The 90-day mark is a genuine decision point. By this time, you should have enough data to evaluate whether the agency's strategy is directionally correct, whether the CPL trend is moving in the right direction, and whether the communication and working relationship is one you want to continue. If all three are positive at day 90, you have the foundation for a productive long-term relationship.
What You Should See by Day 90
At the end of 90 days, the minimum bar for a competent agency working with a business that has a reasonable budget, realistic expectations, and a functional landing page should include: consistent lead flow every week (not just occasional leads), a CPL that is at or trending toward the benchmark for your industry and channel, clear documented data on which campaigns, audiences, and creative are performing best, evidence that underperforming elements have been identified and addressed rather than left running, and a 90-day review meeting that provides honest analysis of what worked, what did not, and the plan for the next phase.

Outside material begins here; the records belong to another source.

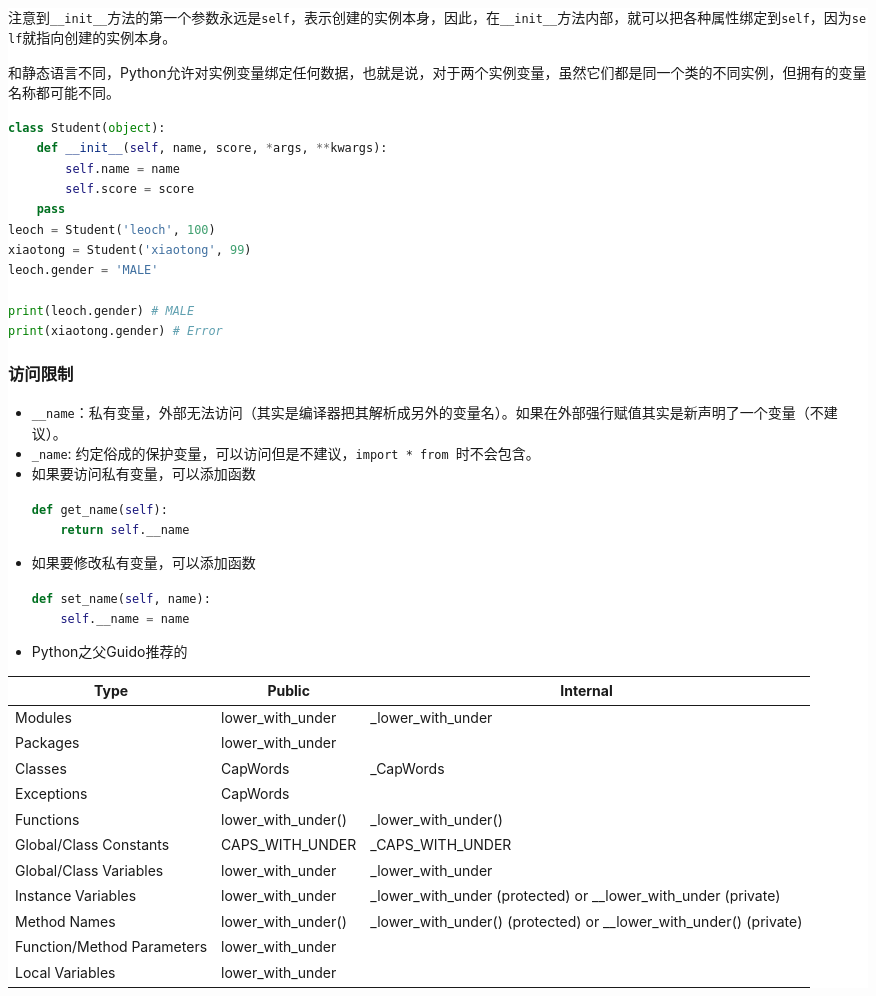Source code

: 注意到`__init__`方法的第一个参数永远是`self`，表示创建的实例本身，因此，在`__init__`方法内部，就可以把各种属性绑定到`self`，因为`self`就指向创建的实例本身。

和静态语言不同，Python允许对实例变量绑定任何数据，也就是说，对于两个实例变量，虽然它们都是同一个类的不同实例，但拥有的变量名称都可能不同。

```python
class Student(object):
    def __init__(self, name, score, *args, **kwargs):
        self.name = name
        self.score = score
    pass
leoch = Student('leoch', 100)
xiaotong = Student('xiaotong', 99)
leoch.gender = 'MALE'

print(leoch.gender) # MALE
print(xiaotong.gender) # Error
```

### 访问限制

- `__name`：私有变量，外部无法访问（其实是编译器把其解析成另外的变量名）。如果在外部强行赋值其实是新声明了一个变量（不建议）。
- `_name`: 约定俗成的保护变量，可以访问但是不建议，`import * from `时不会包含。
- 如果要访问私有变量，可以添加函数
    ```python
    def get_name(self):
        return self.__name
    ```
- 如果要修改私有变量，可以添加函数
    ```python
    def set_name(self, name):
        self.__name = name
    ```
- Python之父Guido推荐的

| Type                       | Public             | Internal                                                          |
| -------------------------- | ------------------ | ----------------------------------------------------------------- |
| Modules                    | lower_with_under   | _lower_with_under                                                 |
| Packages                   | lower_with_under   |
| Classes                    | CapWords           | _CapWords                                                         |
| Exceptions                 | CapWords           |
| Functions                  | lower_with_under() | _lower_with_under()                                               |
| Global/Class Constants     | CAPS_WITH_UNDER    | _CAPS_WITH_UNDER                                                  |
| Global/Class Variables     | lower_with_under   | _lower_with_under                                                 |
| Instance Variables         | lower_with_under   | _lower_with_under (protected) or __lower_with_under (private)     |
| Method Names               | lower_with_under() | _lower_with_under() (protected) or __lower_with_under() (private) |
| Function/Method Parameters | lower_with_under   |
| Local Variables            | lower_with_under   |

This does not mean transformational results in 90 days. For most Indian B2B businesses, month 4 to 6 is when consistent, optimised performance becomes reliable. Month 1 to 3 is the investment phase. But by day 90, the direction should be clearly positive and the trajectory should be improving.
When to Be Concerned and When to Be Patient
Patience is genuinely important in the first 90 days — but it should be conditional patience, not blind patience. Here is how to distinguish between normal early-stage variability and genuine underperformance.

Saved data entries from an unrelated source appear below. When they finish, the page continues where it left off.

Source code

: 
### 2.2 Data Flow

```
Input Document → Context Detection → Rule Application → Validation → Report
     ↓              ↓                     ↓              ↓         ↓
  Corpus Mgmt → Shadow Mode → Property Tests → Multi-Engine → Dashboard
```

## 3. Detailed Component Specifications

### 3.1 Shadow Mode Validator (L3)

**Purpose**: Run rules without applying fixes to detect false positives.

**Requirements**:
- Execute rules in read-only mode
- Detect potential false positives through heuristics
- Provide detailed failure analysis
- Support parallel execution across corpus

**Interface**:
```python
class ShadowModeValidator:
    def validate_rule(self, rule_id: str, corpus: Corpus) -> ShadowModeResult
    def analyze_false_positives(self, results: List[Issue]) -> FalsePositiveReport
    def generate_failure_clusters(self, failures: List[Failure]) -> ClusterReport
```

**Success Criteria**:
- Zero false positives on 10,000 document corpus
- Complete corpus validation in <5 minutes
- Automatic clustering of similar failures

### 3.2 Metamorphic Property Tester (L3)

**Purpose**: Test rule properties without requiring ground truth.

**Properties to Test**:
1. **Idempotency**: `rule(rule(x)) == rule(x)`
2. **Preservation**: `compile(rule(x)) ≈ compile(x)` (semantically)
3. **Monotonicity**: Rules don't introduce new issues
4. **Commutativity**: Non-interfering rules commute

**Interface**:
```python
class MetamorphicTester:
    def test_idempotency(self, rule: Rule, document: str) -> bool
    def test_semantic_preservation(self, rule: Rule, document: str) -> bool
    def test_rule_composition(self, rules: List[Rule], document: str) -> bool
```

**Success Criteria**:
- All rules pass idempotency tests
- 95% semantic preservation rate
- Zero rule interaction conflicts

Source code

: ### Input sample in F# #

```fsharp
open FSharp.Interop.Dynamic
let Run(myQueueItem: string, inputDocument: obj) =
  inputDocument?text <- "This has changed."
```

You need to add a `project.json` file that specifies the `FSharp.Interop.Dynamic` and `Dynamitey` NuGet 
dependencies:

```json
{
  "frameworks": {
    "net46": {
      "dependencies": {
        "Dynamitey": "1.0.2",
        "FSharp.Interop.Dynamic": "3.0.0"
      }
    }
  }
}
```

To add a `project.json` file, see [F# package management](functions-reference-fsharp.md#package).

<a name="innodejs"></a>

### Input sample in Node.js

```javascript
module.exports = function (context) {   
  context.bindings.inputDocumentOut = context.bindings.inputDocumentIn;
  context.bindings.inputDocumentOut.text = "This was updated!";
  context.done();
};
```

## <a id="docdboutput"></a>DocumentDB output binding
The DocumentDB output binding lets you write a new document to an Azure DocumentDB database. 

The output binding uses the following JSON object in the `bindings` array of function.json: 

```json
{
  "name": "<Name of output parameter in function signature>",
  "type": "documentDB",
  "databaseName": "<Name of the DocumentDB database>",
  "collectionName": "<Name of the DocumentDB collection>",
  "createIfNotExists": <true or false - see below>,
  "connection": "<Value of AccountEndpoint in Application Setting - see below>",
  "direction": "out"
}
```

Be patient if: CPL is high in months 1 and 2 but trending down in month 3. Lead quality is inconsistent early but improving as targeting is refined. The agency is communicating proactively about what they are seeing and adjusting. Early results are directionally positive even if volumes are not yet where you want them.
Be concerned if: after 60 days there is still no conversion tracking set up or working correctly. The agency cannot tell you specifically which campaigns or ad sets are producing results and which are not. Communication is reactive (they only respond when you ask) rather than proactive. Month 3 CPL is the same or higher than month 1 with no clear explanation. The agency is not asking about lead quality from your sales team.
Green Flags That Predict Long-Term Success
The green flags that predict a productive long-term agency relationship appear in the first 90 days and are worth watching for consciously.
The first is proactive communication about bad news. An agency that tells you a campaign is underperforming before you ask, explains why, and presents a specific plan to address it is demonstrating honesty and accountability that is rare and valuable. Agencies that only deliver good news are managing your perception, not your performance.
The second is curiosity about your sales outcomes. An agency that consistently asks which leads are converting, how the sales conversations are going, and what the common objections are is trying to connect their work to your actual business results. This is the behaviour of an agency that wants to produce outcomes, not just metrics.
The third is a willingness to be wrong. When the agency identifies a campaign or strategy that is not working and proactively pivots rather than defending it, that is intellectual honesty that predicts good long-term decision making. Agencies that explain away underperformance rather than addressing it will compound your problems over time.
At Leadnox, the 90-day framework above is how we structure every new client engagement. We are explicit with clients at the start about what month 1, 2, and 3 involve and what to expect at each stage — because the best agency relationships are built on shared understanding of the process, not on optimistic promises that create unrealistic timelines for results.